Defendant’s Motion to Dismiss is granted because this Court lacks subject matter jurisdiction. All other pending motions are denied as moot.

IT IS SO ORDERED.

. The parlies dispute whether the timeshare agreements were "licenses” or "interests.” This Court will call them "licenses” for consistency purposes only and will not decide whether the Plaintiffs had "interests” in the real estate or merely vacation "licenses.” The state court is the proper venue to decide the nature of the Plaintiffs interests.

. ETI leased the second, third, fourth and fifth floors of the Hotel for their timesharing vacation licenses. The timesharing agreements were created in 1984 and ranged from vacation licenses for one or two bedroom units. The units were usually available to the agreement holders for about seven days every year for a term of years.

. The timeshare licenses were sold in order to create "a stable customer base and income stream” for the Hotel.

. The Hotel’s ownership was clouded by a series of easements, liens and twenty million dollars in loans and bonds. Plaintiffs claim the City and the LCRA planned the condemnation because it was the only way to get a clean title to the property without compensating the timeshare holders. Defendants claim that the City really wanted to redevelop the Hotel and surrounding area because it was vital to the economy and so it condemned the Hotel hoping to attract a private developer. The City then implemented several redevelopment plans and projects offering lax increment financing for development of the area.

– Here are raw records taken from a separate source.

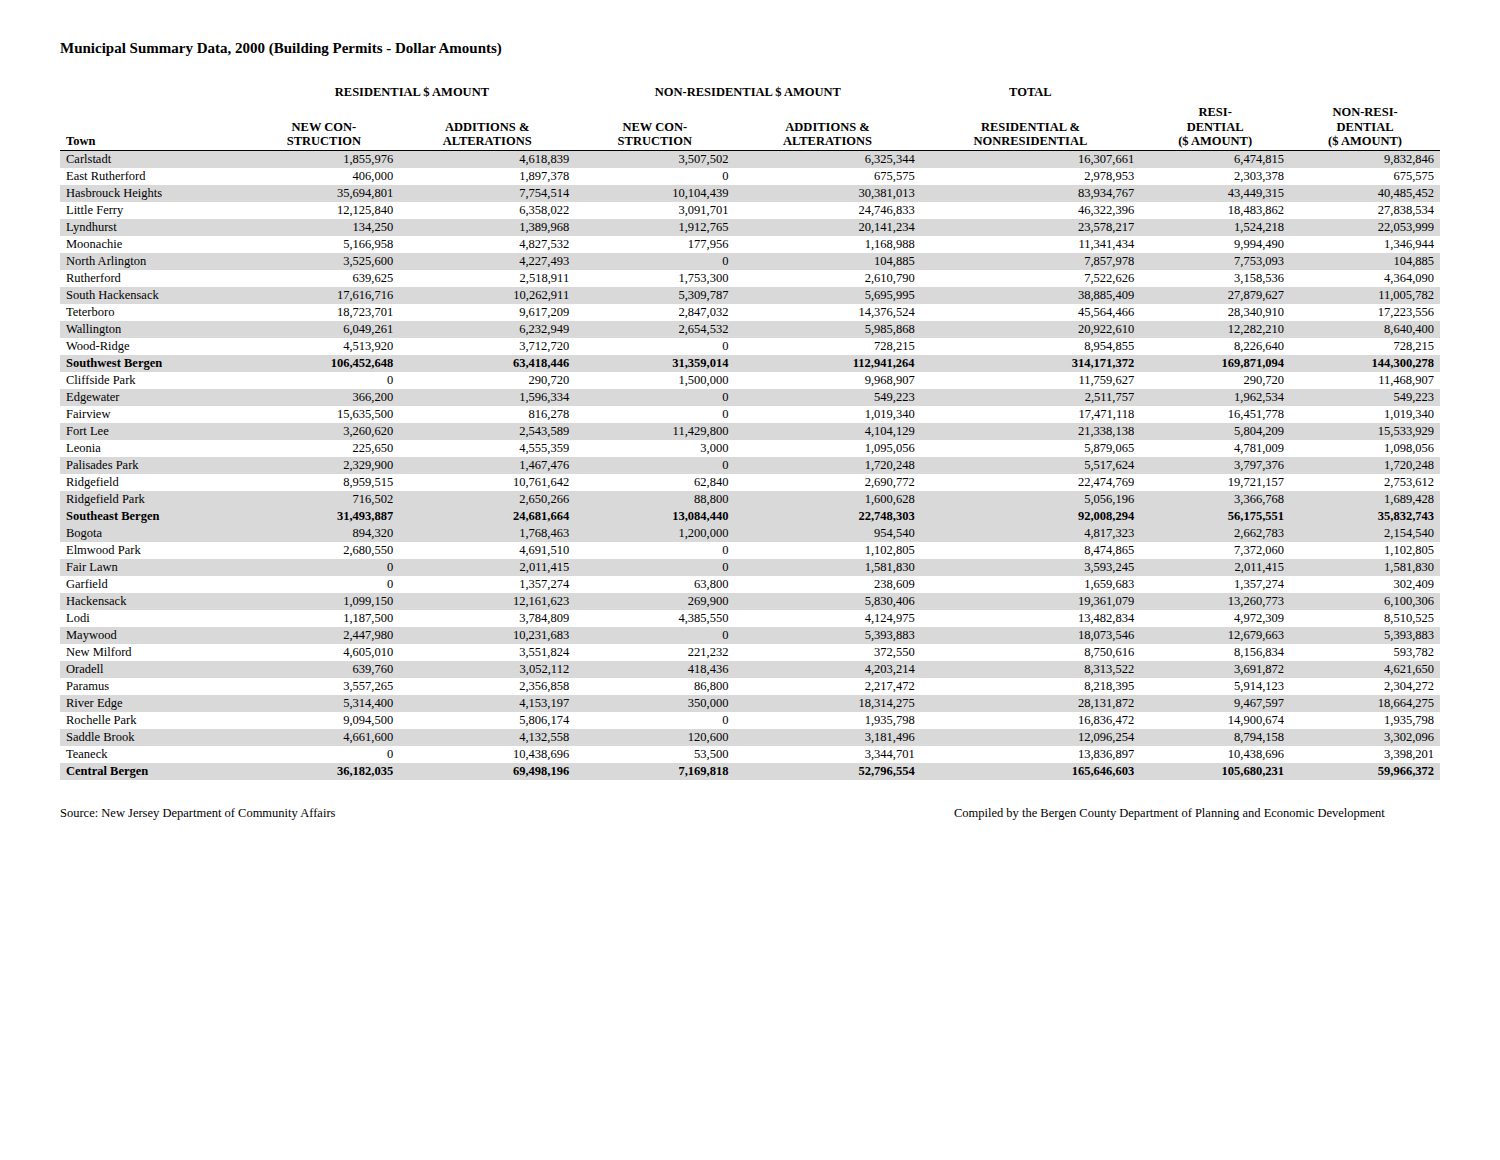Municipal Summary Data, 2000 (Building Permits - Dollar Amounts)
| | RESIDENTIAL $ AMOUNT | NON-RESIDENTIAL $ AMOUNT | TOTAL | | |
| --- | --- | --- | --- | --- | --- |
| Town | NEW CON- STRUCTION | ADDITIONS & ALTERATIONS | NEW CON- STRUCTION | ADDITIONS & ALTERATIONS | RESIDENTIAL & NONRESIDENTIAL | RESI- DENTIAL ($ AMOUNT) | NON-RESI- DENTIAL ($ AMOUNT) |
| Carlstadt | 1,855,976 | 4,618,839 | 3,507,502 | 6,325,344 | 16,307,661 | 6,474,815 | 9,832,846 |
| East Rutherford | 406,000 | 1,897,378 | 0 | 675,575 | 2,978,953 | 2,303,378 | 675,575 |
| Hasbrouck Heights | 35,694,801 | 7,754,514 | 10,104,439 | 30,381,013 | 83,934,767 | 43,449,315 | 40,485,452 |
| Little Ferry | 12,125,840 | 6,358,022 | 3,091,701 | 24,746,833 | 46,322,396 | 18,483,862 | 27,838,534 |
| Lyndhurst | 134,250 | 1,389,968 | 1,912,765 | 20,141,234 | 23,578,217 | 1,524,218 | 22,053,999 |
| Moonachie | 5,166,958 | 4,827,532 | 177,956 | 1,168,988 | 11,341,434 | 9,994,490 | 1,346,944 |
| North Arlington | 3,525,600 | 4,227,493 | 0 | 104,885 | 7,857,978 | 7,753,093 | 104,885 |
| Rutherford | 639,625 | 2,518,911 | 1,753,300 | 2,610,790 | 7,522,626 | 3,158,536 | 4,364,090 |
| South Hackensack | 17,616,716 | 10,262,911 | 5,309,787 | 5,695,995 | 38,885,409 | 27,879,627 | 11,005,782 |
| Teterboro | 18,723,701 | 9,617,209 | 2,847,032 | 14,376,524 | 45,564,466 | 28,340,910 | 17,223,556 |
| Wallington | 6,049,261 | 6,232,949 | 2,654,532 | 5,985,868 | 20,922,610 | 12,282,210 | 8,640,400 |
| Wood-Ridge | 4,513,920 | 3,712,720 | 0 | 728,215 | 8,954,855 | 8,226,640 | 728,215 |
| Southwest Bergen | 106,452,648 | 63,418,446 | 31,359,014 | 112,941,264 | 314,171,372 | 169,871,094 | 144,300,278 |
| Cliffside Park | 0 | 290,720 | 1,500,000 | 9,968,907 | 11,759,627 | 290,720 | 11,468,907 |
| Edgewater | 366,200 | 1,596,334 | 0 | 549,223 | 2,511,757 | 1,962,534 | 549,223 |
| Fairview | 15,635,500 | 816,278 | 0 | 1,019,340 | 17,471,118 | 16,451,778 | 1,019,340 |
| Fort Lee | 3,260,620 | 2,543,589 | 11,429,800 | 4,104,129 | 21,338,138 | 5,804,209 | 15,533,929 |
| Leonia | 225,650 | 4,555,359 | 3,000 | 1,095,056 | 5,879,065 | 4,781,009 | 1,098,056 |
| Palisades Park | 2,329,900 | 1,467,476 | 0 | 1,720,248 | 5,517,624 | 3,797,376 | 1,720,248 |
| Ridgefield | 8,959,515 | 10,761,642 | 62,840 | 2,690,772 | 22,474,769 | 19,721,157 | 2,753,612 |
| Ridgefield Park | 716,502 | 2,650,266 | 88,800 | 1,600,628 | 5,056,196 | 3,366,768 | 1,689,428 |
| Southeast Bergen | 31,493,887 | 24,681,664 | 13,084,440 | 22,748,303 | 92,008,294 | 56,175,551 | 35,832,743 |
| Bogota | 894,320 | 1,768,463 | 1,200,000 | 954,540 | 4,817,323 | 2,662,783 | 2,154,540 |
| Elmwood Park | 2,680,550 | 4,691,510 | 0 | 1,102,805 | 8,474,865 | 7,372,060 | 1,102,805 |
| Fair Lawn | 0 | 2,011,415 | 0 | 1,581,830 | 3,593,245 | 2,011,415 | 1,581,830 |
| Garfield | 0 | 1,357,274 | 63,800 | 238,609 | 1,659,683 | 1,357,274 | 302,409 |
| Hackensack | 1,099,150 | 12,161,623 | 269,900 | 5,830,406 | 19,361,079 | 13,260,773 | 6,100,306 |
| Lodi | 1,187,500 | 3,784,809 | 4,385,550 | 4,124,975 | 13,482,834 | 4,972,309 | 8,510,525 |
| Maywood | 2,447,980 | 10,231,683 | 0 | 5,393,883 | 18,073,546 | 12,679,663 | 5,393,883 |
| New Milford | 4,605,010 | 3,551,824 | 221,232 | 372,550 | 8,750,616 | 8,156,834 | 593,782 |
| Oradell | 639,760 | 3,052,112 | 418,436 | 4,203,214 | 8,313,522 | 3,691,872 | 4,621,650 |
| Paramus | 3,557,265 | 2,356,858 | 86,800 | 2,217,472 | 8,218,395 | 5,914,123 | 2,304,272 |
| River Edge | 5,314,400 | 4,153,197 | 350,000 | 18,314,275 | 28,131,872 | 9,467,597 | 18,664,275 |
| Rochelle Park | 9,094,500 | 5,806,174 | 0 | 1,935,798 | 16,836,472 | 14,900,674 | 1,935,798 |
| Saddle Brook | 4,661,600 | 4,132,558 | 120,600 | 3,181,496 | 12,096,254 | 8,794,158 | 3,302,096 |
| Teaneck | 0 | 10,438,696 | 53,500 | 3,344,701 | 13,836,897 | 10,438,696 | 3,398,201 |
| Central Bergen | 36,182,035 | 69,498,196 | 7,169,818 | 52,796,554 | 165,646,603 | 105,680,231 | 59,966,372 |
Source: New Jersey Department of Community Affairs Compiled by the Bergen County Department of Planning and Economic Development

. On August 29, 1995 the City and the LCRA filed a Petition in Condemnation in the Circuit Court of Clay County, Missouri styled City of Excelsior Springs, Missouri, et al. v. Elms Redevelopment Corp. et al., The Petition named nine Gold Key Club members as class representatives.

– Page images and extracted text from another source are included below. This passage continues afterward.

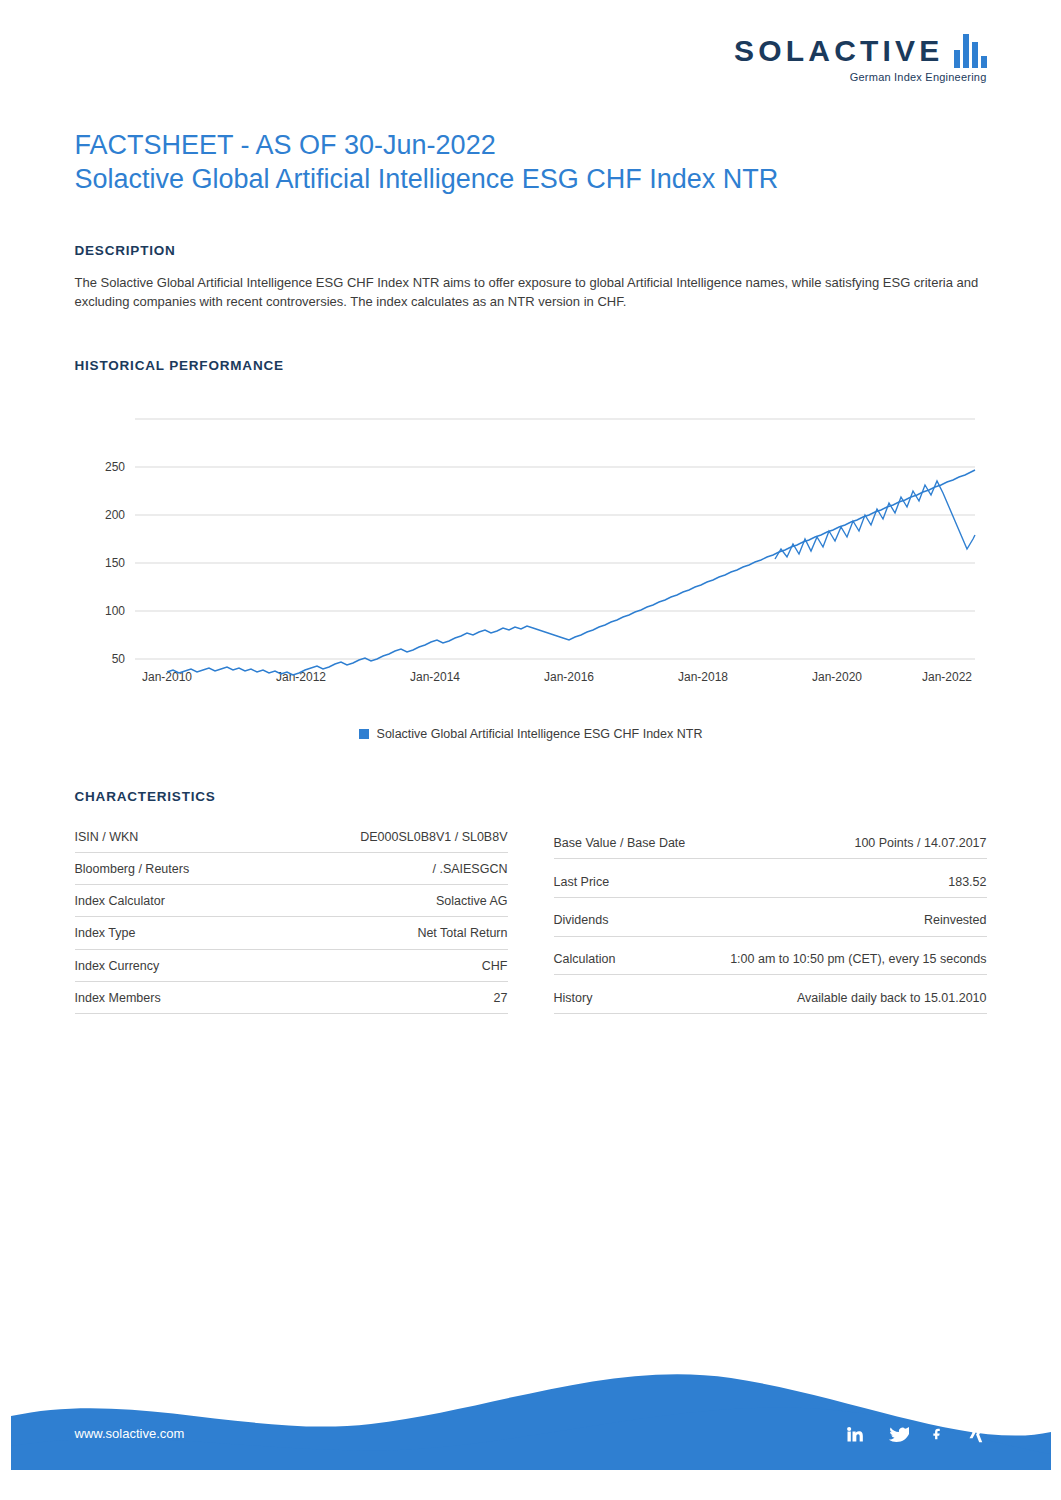SOLACTIVE
German Index Engineering
FACTSHEET - AS OF 30-Jun-2022 Solactive Global Artificial Intelligence ESG CHF Index NTR
DESCRIPTION
The Solactive Global Artificial Intelligence ESG CHF Index NTR aims to offer exposure to global Artificial Intelligence names, while satisfying ESG criteria and excluding companies with recent controversies. The index calculates as an NTR version in CHF.
HISTORICAL PERFORMANCE
250 200 150 100 50 Jan-2010 Jan-2012 Jan-2014 Jan-2016 Jan-2018 Jan-2020 Jan-2022
Solactive Global Artificial Intelligence ESG CHF Index NTR
CHARACTERISTICS
| ISIN / WKN | DE000SL0B8V1 / SL0B8V |
| Bloomberg / Reuters | / .SAIESGCN |
| Index Calculator | Solactive AG |
| Index Type | Net Total Return |
| Index Currency | CHF |
| Index Members | 27 |
| Base Value / Base Date | 100 Points / 14.07.2017 |
| Last Price | 183.52 |
| Dividends | Reinvested |
| Calculation | 1:00 am to 10:50 pm (CET), every 15 seconds |
| History | Available daily back to 15.01.2010 |
www.solactive.com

. On October 17, 1995 the City and the LCRA moved to certify the defendant class of Gold Key Club members and notified the nine named class plaintiffs. On October 23, 1995 the Clay County Circuit Court certified the Gold Key Club member class. The Circuit Court appointed commissioners to value the property being condemned and to determine each defendants’ interest in the condemnation award. The commissioners determined net damages of $675,000 on March 14, 1996. On April 1, 1996 the City and LCRA selected Millennium to redevelop the Hotel and area. On July 31, 1996 the Clay County Circuit Court entered its order finalizing the Elms Hotel condemnation. The Circuit Court found that six deeds of trust securing obligations in excess of $20 million encumbered the Elms and that the City and LCRA were beneficiaries under the deeds. The City and the LCRA subsequently received superior rights and interests to the property and the $675,000 condemnation award.

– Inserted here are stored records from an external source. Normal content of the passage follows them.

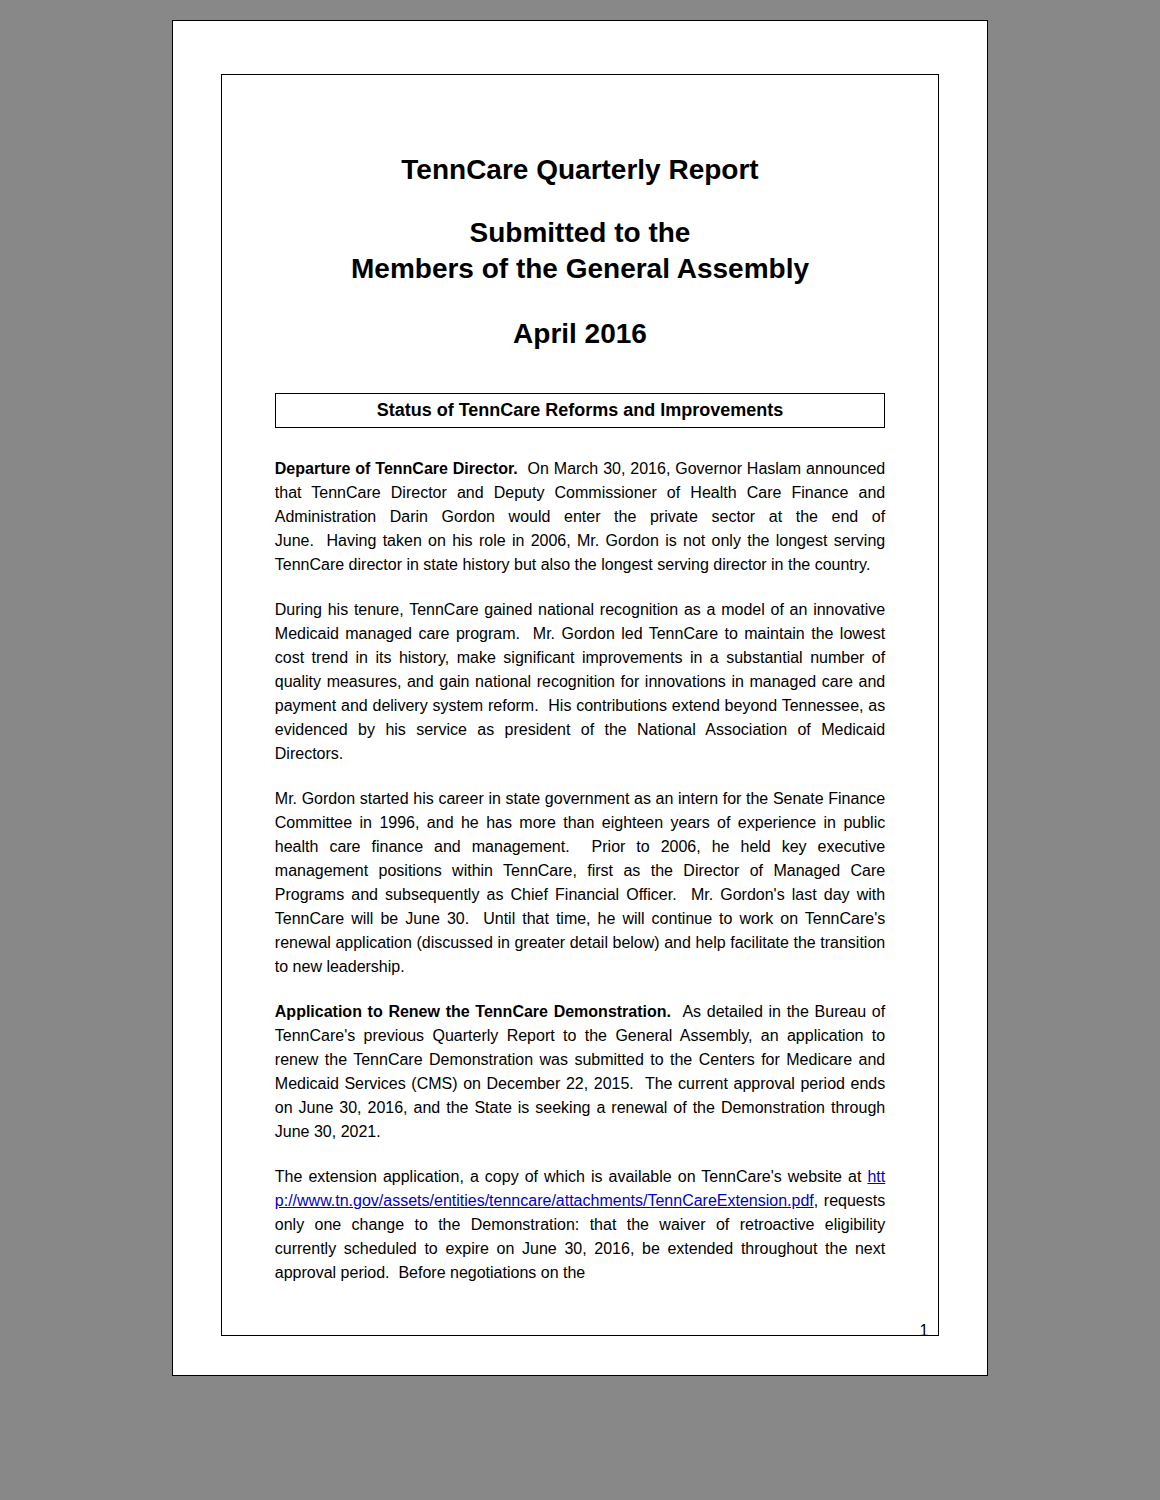TennCare Quarterly Report Submitted to the
Members of the General Assembly April 2016
Status of TennCare Reforms and Improvements
Departure of TennCare Director. On March 30, 2016, Governor Haslam announced that TennCare Director and Deputy Commissioner of Health Care Finance and Administration Darin Gordon would enter the private sector at the end of June. Having taken on his role in 2006, Mr. Gordon is not only the longest serving TennCare director in state history but also the longest serving director in the country.
During his tenure, TennCare gained national recognition as a model of an innovative Medicaid managed care program. Mr. Gordon led TennCare to maintain the lowest cost trend in its history, make significant improvements in a substantial number of quality measures, and gain national recognition for innovations in managed care and payment and delivery system reform. His contributions extend beyond Tennessee, as evidenced by his service as president of the National Association of Medicaid Directors.
Mr. Gordon started his career in state government as an intern for the Senate Finance Committee in 1996, and he has more than eighteen years of experience in public health care finance and management. Prior to 2006, he held key executive management positions within TennCare, first as the Director of Managed Care Programs and subsequently as Chief Financial Officer. Mr. Gordon's last day with TennCare will be June 30. Until that time, he will continue to work on TennCare's renewal application (discussed in greater detail below) and help facilitate the transition to new leadership.
Application to Renew the TennCare Demonstration. As detailed in the Bureau of TennCare's previous Quarterly Report to the General Assembly, an application to renew the TennCare Demonstration was submitted to the Centers for Medicare and Medicaid Services (CMS) on December 22, 2015. The current approval period ends on June 30, 2016, and the State is seeking a renewal of the Demonstration through June 30, 2021.
The extension application, a copy of which is available on TennCare's website at http://www.tn.gov/assets/entities/tenncare/attachments/TennCareExtension.pdf, requests only one change to the Demonstration: that the waiver of retroactive eligibility currently scheduled to expire on June 30, 2016, be extended throughout the next approval period. Before negotiations on the
1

. Plaintiff's claim this Court has jurisdiction to order that Plaintiffs are not "bound by the condemnation award" entered in state court. However, the effect of such an order, if entered, would be to restart the whole condemnation process from the commissioners’ evaluation of the net worth of the Hotel to the award of distribution if the Plaintiffs wanted priority for their timeshare licenses. This Court cannot "redo” the decision already made in state court.